/---

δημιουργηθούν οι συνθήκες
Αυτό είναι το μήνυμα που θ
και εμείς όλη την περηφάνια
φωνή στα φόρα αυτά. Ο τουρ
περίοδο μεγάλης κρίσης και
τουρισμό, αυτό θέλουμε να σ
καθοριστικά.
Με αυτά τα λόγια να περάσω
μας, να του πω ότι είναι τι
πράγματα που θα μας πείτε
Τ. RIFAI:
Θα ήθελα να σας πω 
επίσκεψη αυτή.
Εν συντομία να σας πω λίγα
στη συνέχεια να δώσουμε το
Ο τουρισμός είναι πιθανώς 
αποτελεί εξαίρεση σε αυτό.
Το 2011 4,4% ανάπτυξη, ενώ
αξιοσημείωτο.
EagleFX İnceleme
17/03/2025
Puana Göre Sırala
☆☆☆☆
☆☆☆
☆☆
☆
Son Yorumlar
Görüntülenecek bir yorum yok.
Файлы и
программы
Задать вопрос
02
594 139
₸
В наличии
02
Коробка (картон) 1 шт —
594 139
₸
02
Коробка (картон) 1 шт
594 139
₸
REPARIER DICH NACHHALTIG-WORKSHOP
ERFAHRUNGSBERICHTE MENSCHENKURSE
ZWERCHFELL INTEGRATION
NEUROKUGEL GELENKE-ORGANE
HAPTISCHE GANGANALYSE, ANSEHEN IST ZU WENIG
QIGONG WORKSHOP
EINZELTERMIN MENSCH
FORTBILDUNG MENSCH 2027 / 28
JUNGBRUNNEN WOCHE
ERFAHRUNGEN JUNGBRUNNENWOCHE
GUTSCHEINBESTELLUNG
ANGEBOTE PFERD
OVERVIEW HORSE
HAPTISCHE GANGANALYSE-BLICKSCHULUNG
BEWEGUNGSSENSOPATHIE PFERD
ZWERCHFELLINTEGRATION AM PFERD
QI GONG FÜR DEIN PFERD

\---

#### Action item
Could you lay out the lines above as a Markdown table with the columns Row and Line, numbering each row and leaving out any blank lines?

#### Written solution
| Row | Line |
|---|---|
| 1 | δημιουργηθούν οι συνθήκες |
| 2 | Αυτό είναι το μήνυμα που θ |
| 3 | και εμείς όλη την περηφάνια |
| 4 | φωνή στα φόρα αυτά. Ο τουρ |
| 5 | περίοδο μεγάλης κρίσης και |
| 6 | τουρισμό, αυτό θέλουμε να σ |
| 7 | καθοριστικά. |
| 8 | Με αυτά τα λόγια να περάσω |
| 9 | μας, να του πω ότι είναι τι |
| 10 | πράγματα που θα μας πείτε |
| 11 | Τ. RIFAI: |
| 12 | Θα ήθελα να σας πω  |
| 13 | επίσκεψη αυτή. |
| 14 | Εν συντομία να σας πω λίγα |
| 15 | στη συνέχεια να δώσουμε το |
| 16 | Ο τουρισμός είναι πιθανώς  |
| 17 | αποτελεί εξαίρεση σε αυτό. |
| 18 | Το 2011 4,4% ανάπτυξη, ενώ |
| 19 | αξιοσημείωτο. |
| 20 | EagleFX İnceleme |
| 21 | 17/03/2025 |
| 22 | Puana Göre Sırala |
| 23 | ☆☆☆☆ |
| 24 | ☆☆☆ |
| 25 | ☆☆ |
| 26 | ☆ |
| 27 | Son Yorumlar |
| 28 | Görüntülenecek bir yorum yok. |
| 29 | Файлы и |
| 30 | программы |
| 31 | Задать вопрос |
| 32 | 02 |
| 33 | 594 139 |
| 34 | ₸ |
| 35 | В наличии |
| 36 | 02 |
| 37 | Коробка (картон) 1 шт — |
| 38 | 594 139 |
| 39 | ₸ |
| 40 | 02 |
| 41 | Коробка (картон) 1 шт |
| 42 | 594 139 |
| 43 | ₸ |
| 44 | REPARIER DICH NACHHALTIG-WORKSHOP |
| 45 | ERFAHRUNGSBERICHTE MENSCHENKURSE |
| 46 | ZWERCHFELL INTEGRATION |
| 47 | NEUROKUGEL GELENKE-ORGANE |
| 48 | HAPTISCHE GANGANALYSE, ANSEHEN IST ZU WENIG |
| 49 | QIGONG WORKSHOP |
| 50 | EINZELTERMIN MENSCH |
| 51 | FORTBILDUNG MENSCH 2027 / 28 |
| 52 | JUNGBRUNNEN WOCHE |
| 53 | ERFAHRUNGEN JUNGBRUNNENWOCHE |
| 54 | GUTSCHEINBESTELLUNG |
| 55 | ANGEBOTE PFERD |
| 56 | OVERVIEW HORSE |
| 57 | HAPTISCHE GANGANALYSE-BLICKSCHULUNG |
| 58 | BEWEGUNGSSENSOPATHIE PFERD |
| 59 | ZWERCHFELLINTEGRATION AM PFERD |
| 60 | QI GONG FÜR DEIN PFERD |